WHAT THE TASK ASKS
Write out, exactly and in full, the records given below, but not their pictures.

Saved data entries

........

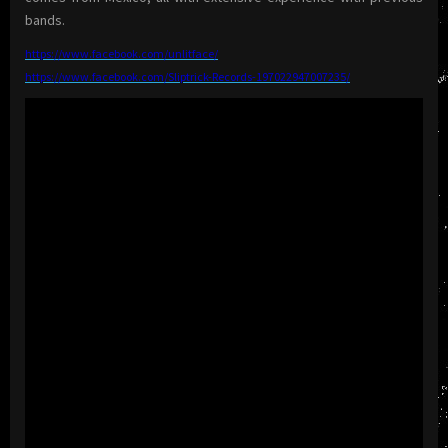
bands.
https://www.facebook.com/
unlitface/
https://www.facebook.com/
Sliptrick-Records-
197022947007235/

........

RESULT FOR THIS TASK
bands.
https://www.facebook.com/
unlitface/
https://www.facebook.com/
Sliptrick-Records-
197022947007235/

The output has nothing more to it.